◆ The task: Your response should consist solely of the lines from the one containing "neck: (762, 191)" through the end of the data, copied exactly.

Pixel coordinate listings
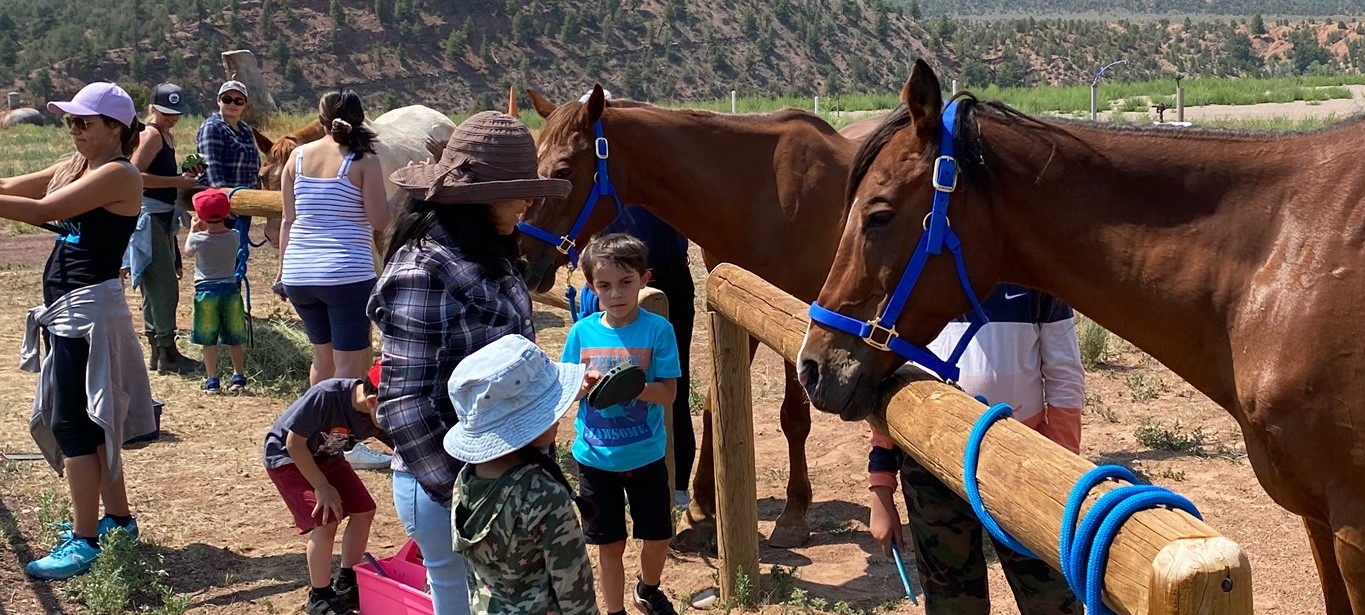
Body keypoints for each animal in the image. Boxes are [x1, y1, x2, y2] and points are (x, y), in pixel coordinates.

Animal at [518, 84, 851, 545]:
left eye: (564, 169)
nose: (522, 258)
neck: (762, 191)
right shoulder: (733, 305)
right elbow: (712, 403)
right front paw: (701, 506)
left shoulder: (792, 317)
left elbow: (794, 416)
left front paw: (794, 512)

◆ Output of the exercise:
neck: (762, 191)
right shoulder: (733, 305)
right elbow: (712, 403)
right front paw: (701, 506)
left shoulder: (792, 317)
left elbow: (794, 416)
left front paw: (794, 512)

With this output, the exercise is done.